105  「宗教がなければ、世界はどうなるのだろう」。 奉献生活は、その有用性についてのすべての皮相的な評価を越えて、まさにそれが無制約の惜しみなさであり愛であるという点で大切である。このとは、儚さの渦中で窒息する危険にさらされている世界にあっては、なおのことそうである。「このような具体的しるしがなければ、教会全体を活気づけている愛は冷め、救いをもたらす福音の逆説は鈍らされ、信仰の『塩』は世俗化を経ている世界のなかでその風味を失う危険があるであろう」。教会と社会それ自体とは、神の愛のために、神と他の人々とに自分自身を全面的に捧げることのできる人々を必要としているのである。

教会は、奉献生活を決して放棄することができない。なぜなら奉献生活は、「花嫁」としての教会の最内奥の本性を雄弁に表しているからである。全世界への福音の宣言は、奉献生活のうちに新鮮な熱意と力とを見出すだろう。神の父親らしい顔と教会の母親らしい顔とを示すことのできる人々が求められている。他の人たちが生命と希望とを持つことができるようにするために、自分たちの生涯を費やす人たちが求められている。教会は、あれこれの高邁な理由のために奉仕に専心することを待たずとも、神の恵みによって変容され、みずからを福音に完全に従わせることをよしとする奉献生活者を必要としているのである。

全教会は、その手中にこの偉大な賜物を見出し、敬意をもって、祈りをもって、そしてその恵みを受け入れることへの明示的な招きをもって、その恵みを促進することに快く専心する。

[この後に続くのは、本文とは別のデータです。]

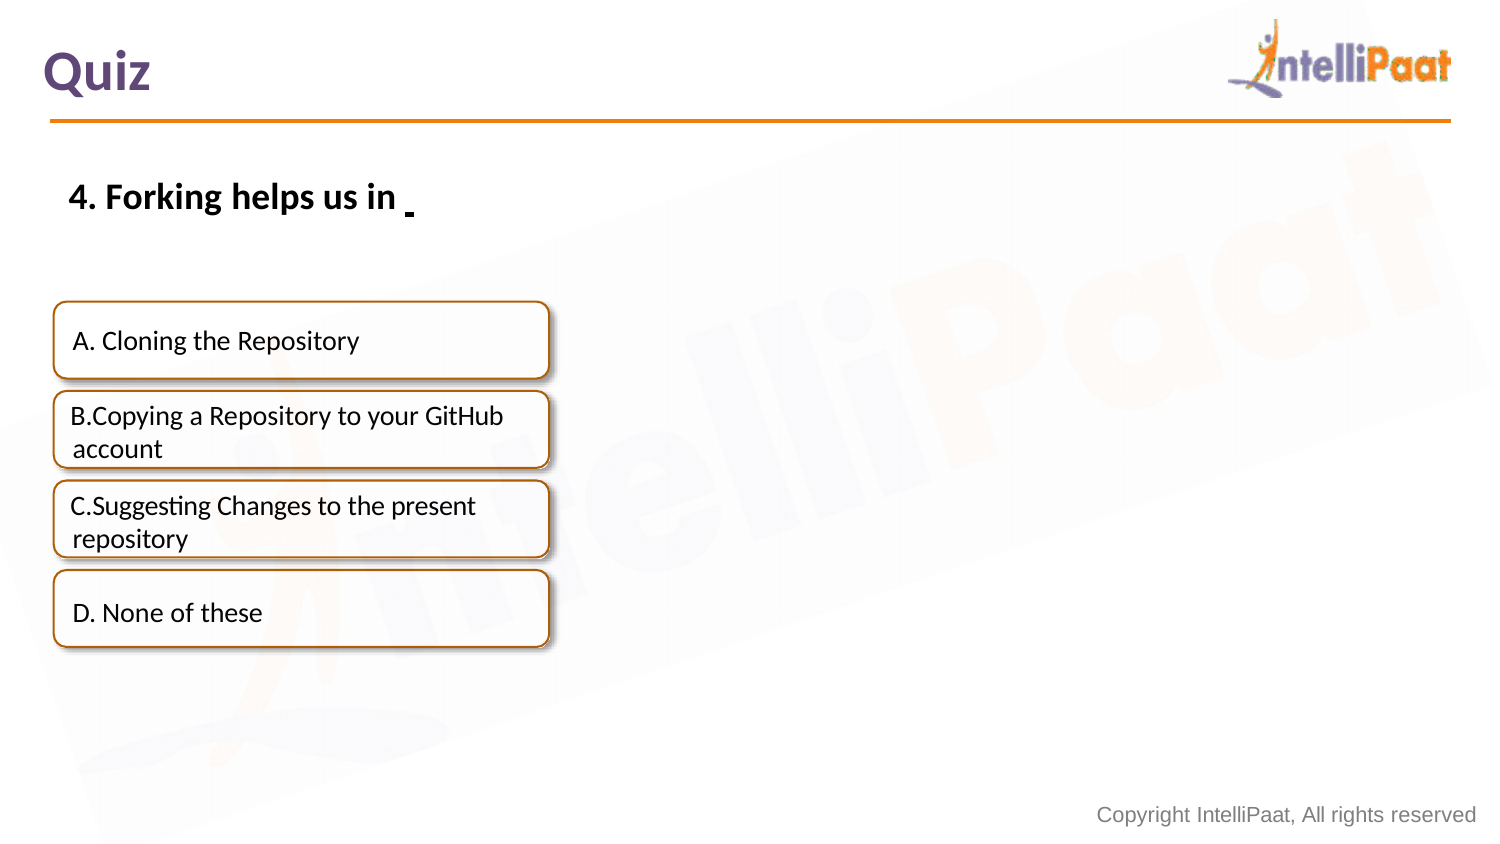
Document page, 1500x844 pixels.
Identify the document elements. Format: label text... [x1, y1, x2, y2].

footer Copyright IntelliPaat, All rights reserved [1094, 801, 1485, 844]
text_box [0, 0, 1494, 844]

この種の生活の福音的な卓越性を確信する司教と司祭と助祭とは、当然、説教と識別と賢明な霊的指導とをとおして、召し出しの種を見出し激励するように尽力することが大切である。すべての信者は、奉献生活を営む人たちの熱意と愛の能力とが絶えず成長して、今日の社会にキリストのかぐわしい香りを(cf. 2 Cor 2: 15)広めるのに貢献できるよう、かれらのために絶えず祈るように求められている。全教会共同体 司牧者、一般信徒、そして奉献生活者 には、奉献生活に対して、そして新たな召し出しを歓迎しそれを支えることに対して責任があるのである。